Tuesday, April 20, 2010
Love for the game: Shooting a basketball
If you think about shooting a basketball, the way a maths student thinks things through, every time a player launches a shot, he is basically:
-throwing a ball (9 inches in diameter)
-towards a ring (perched 10ft high, 18 inches in diameter)
-from a significant distance (3 pointers are from 19”9 ft away)
At this point logic kicks in and shows that the odds of the ball going in are pretty low. Now add the factor of pressure filled game situations. Off balance shots. Defenders doing their best to distract the shooter by waving their arms in his face, trying to get a piece of the ball. The odds just dropped lower. There is a poetry to launching a high arcing shot, the kind that looks like it has no hope of going in, and then watching it drop softly, swishing the net on its way.
We are used to watching planes fly. To us, they represent a means of transportation. To those who study the mechanics of flight, build the aircraft, train to fly and pilot the plane; they are the only ones who can appreciate the beauty of a 400000 kg cone hurtling through the air wherever they direct it to.

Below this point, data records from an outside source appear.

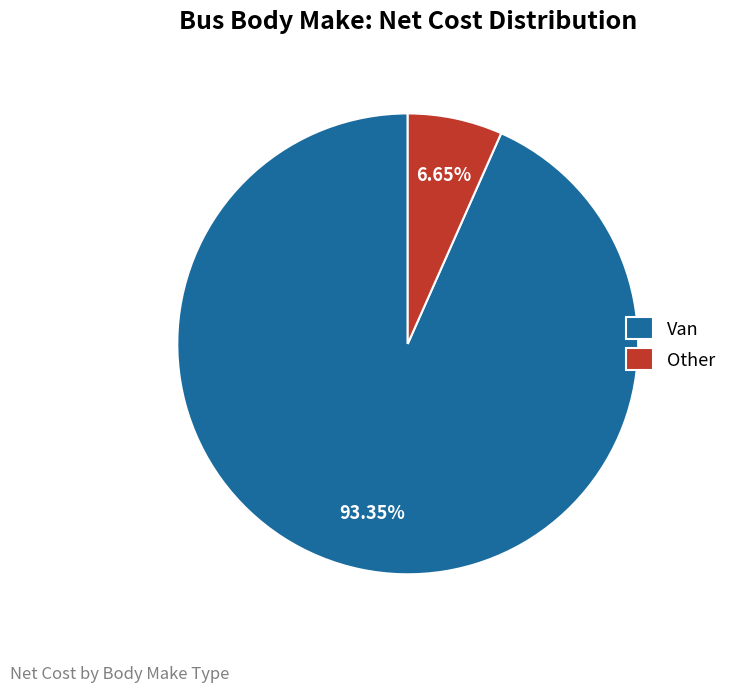

Which slice is the smallest?

Other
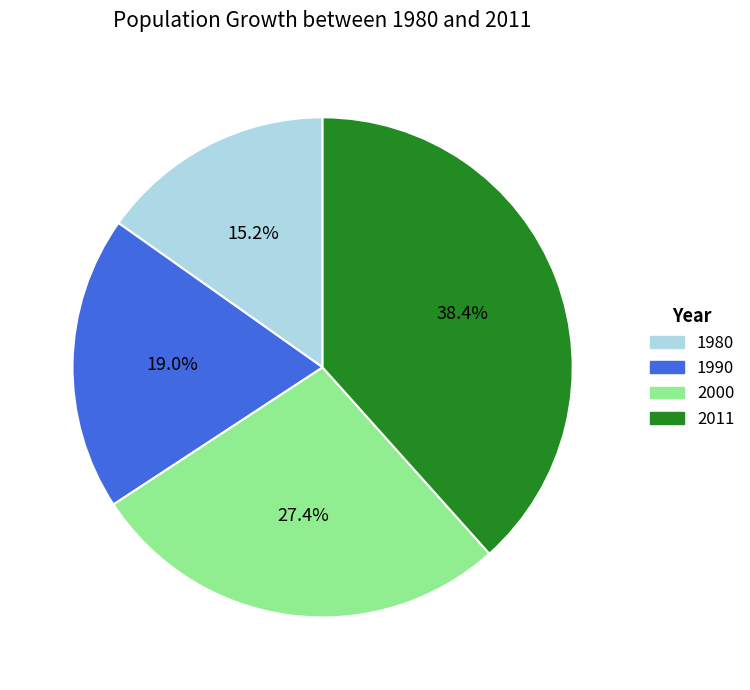

Does any single category account for the majority?

No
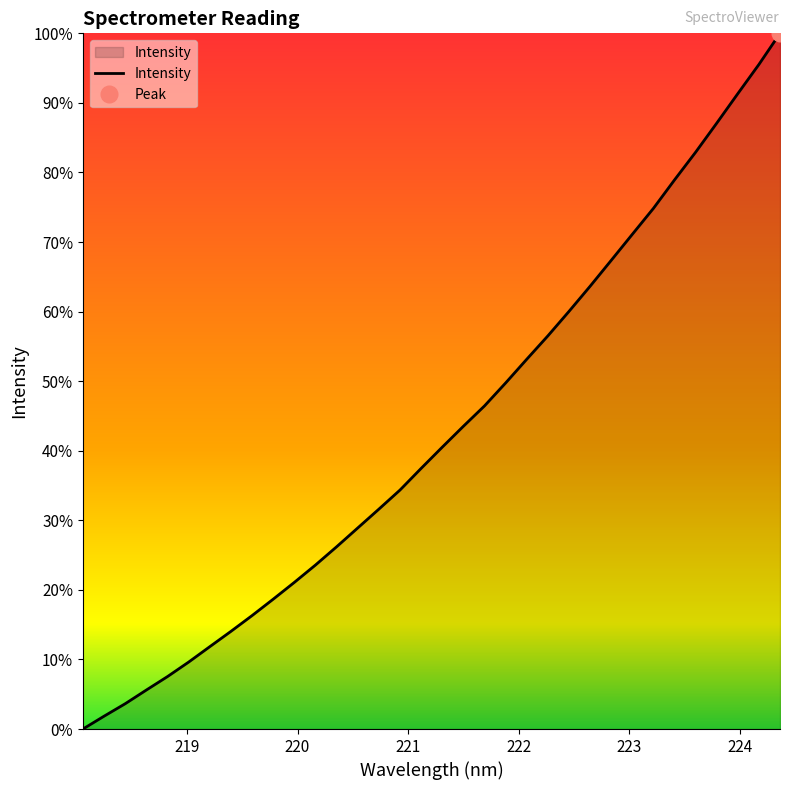

How many series are shown in this chart?

1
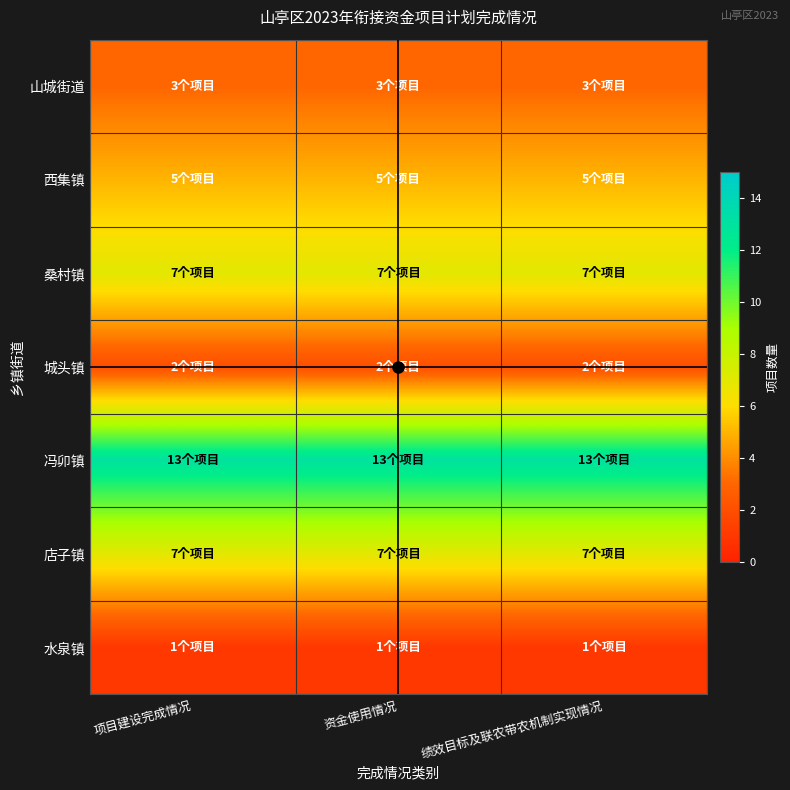

Which label corresponds to the smallest value in the chart?

项目建设完成情况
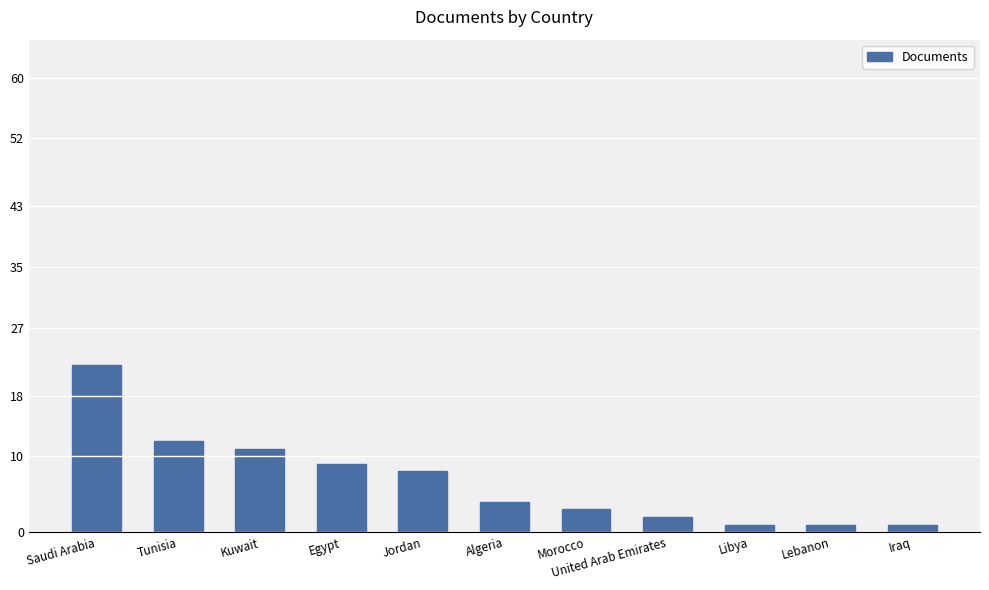

What is the value of the 6th bar from the left?

4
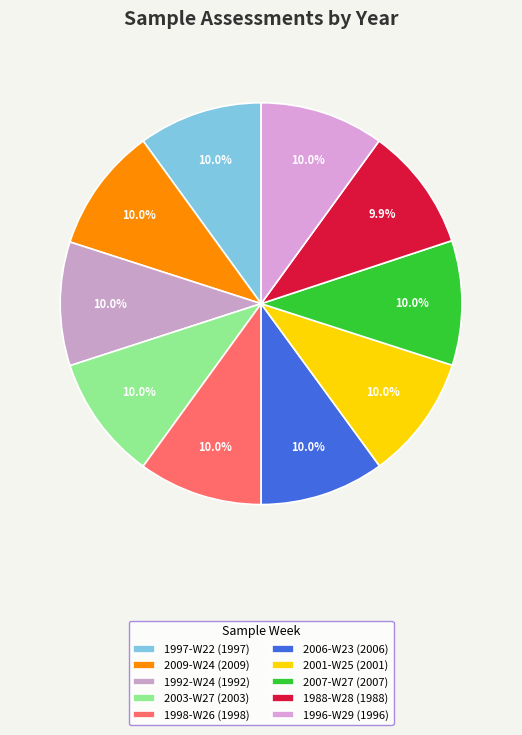

Does 1988-W28 account for over 50% of the chart?

No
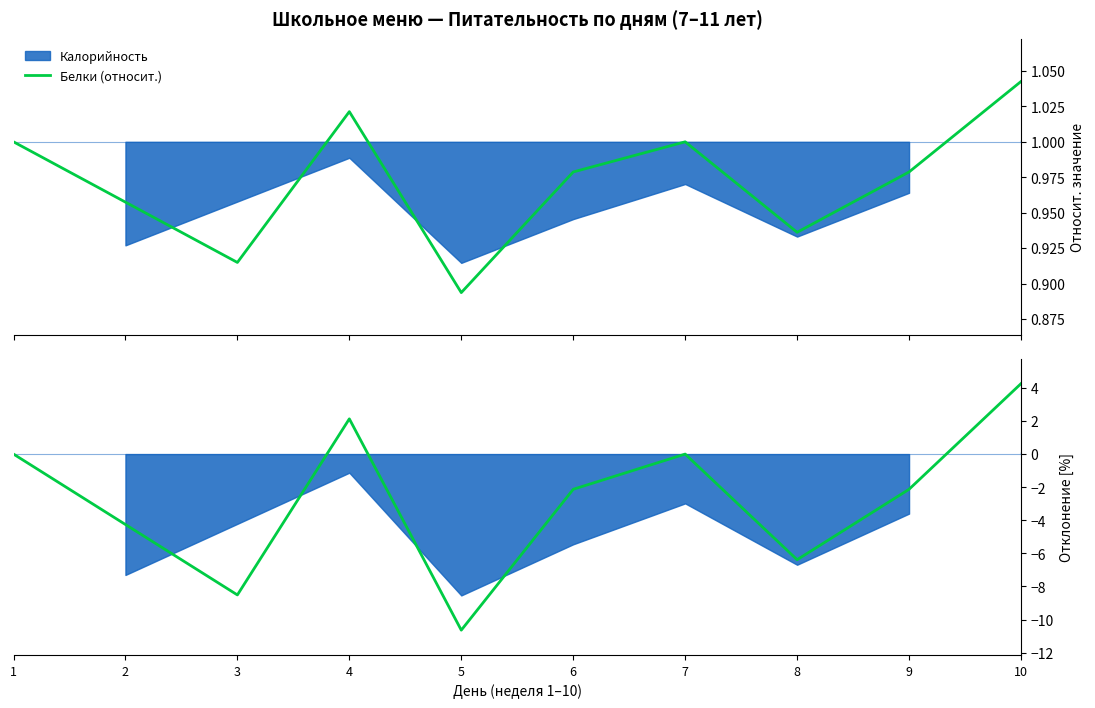

The value of Белки Δ% at 10 is 4.3. True or false?

True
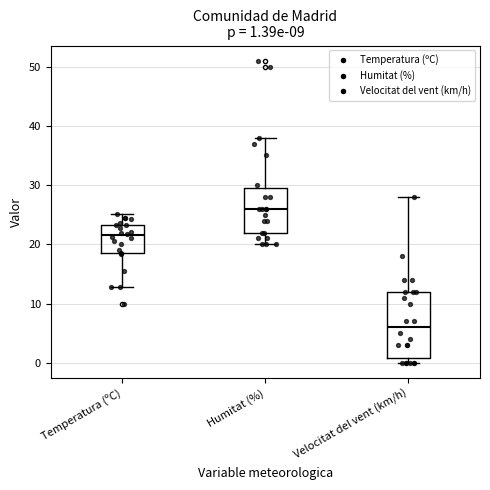

Which box is the tallest, from its lower edge to its upper edge?

Velocitat del vent (km/h)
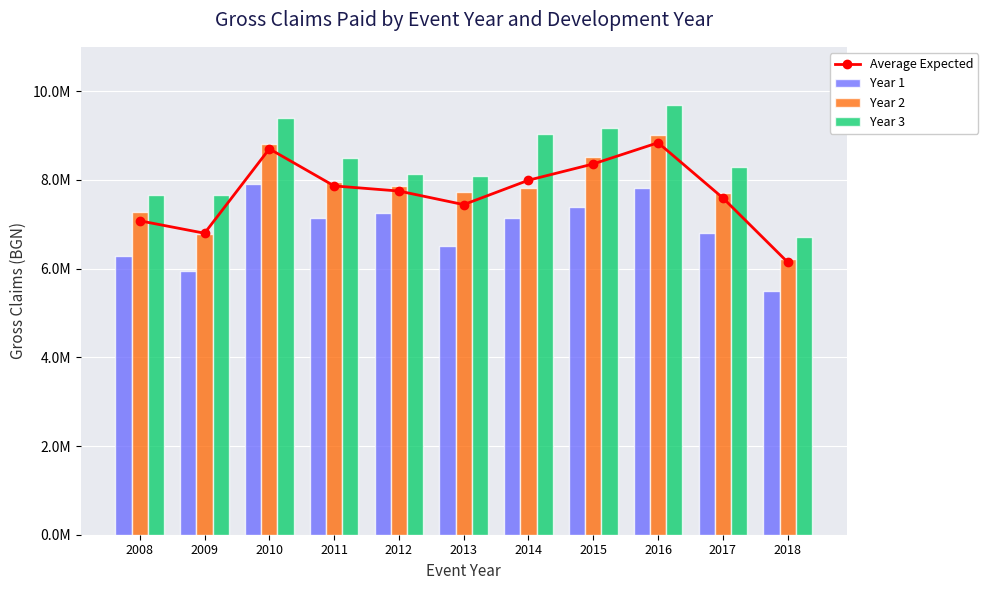

What is the difference between the highest and lowest values at 2013?

1581610.5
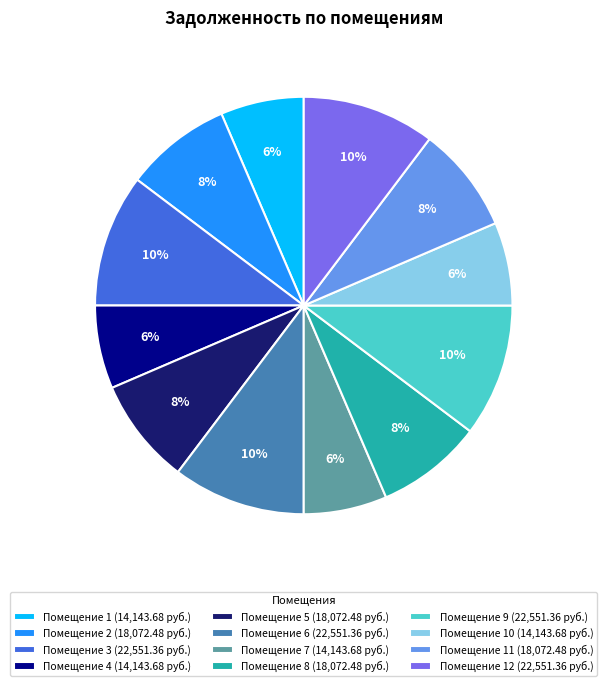

Is there a majority slice in this chart?

No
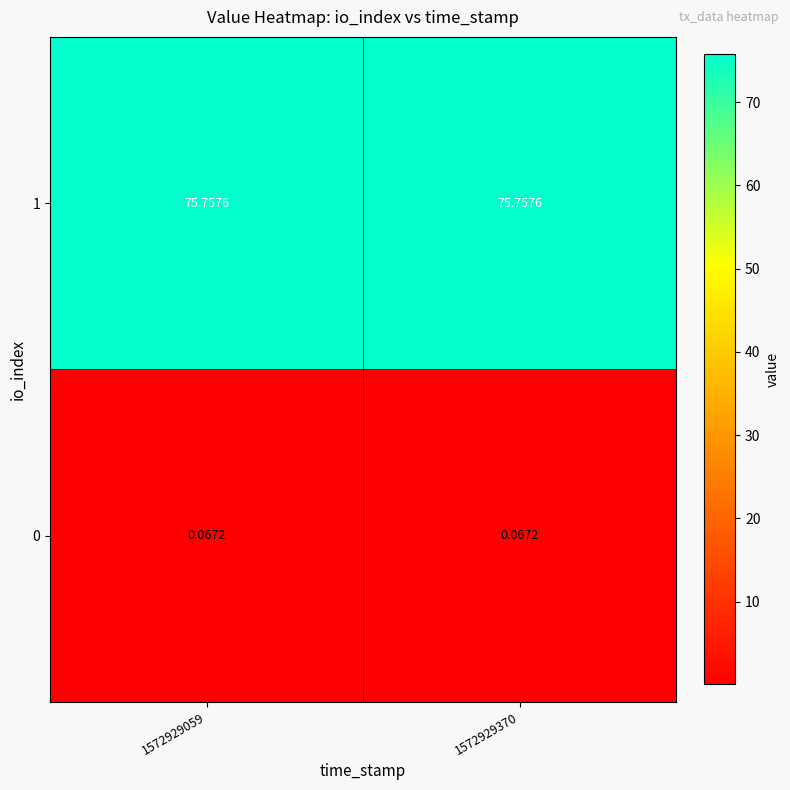

Is the value of 0 at 1572929059 greater than the value of 1 at 1572929370?

No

There is a story set a couple of centuries ago, where a man walked into a crowded bar, climbed a table, hollered for attention and proclaimed “I am going to build a huge house. It will seat hundreds, and fly them to far away places in minutes.” The crowd stared at him for a moment, and laughed him out of the bar.
Okay, I made that story up. The parallel here is of a 12 year old kid throwing up shots at the rim, praying, willing, and beseeching the ball to at least touch the rim. It seems as impossible as the man’s claim to build a flying house. A decade later, the kid now grown up, effortlessly launches shots up from 20 feet. Shots that sail through the air in a rainbow arc and tear through the net. It is a commonplace occurrence, for everyone except the kid, who remembers how impossible it all seemed earlier. Don’t take the simple act of shooting for granted. Think about the work put into it.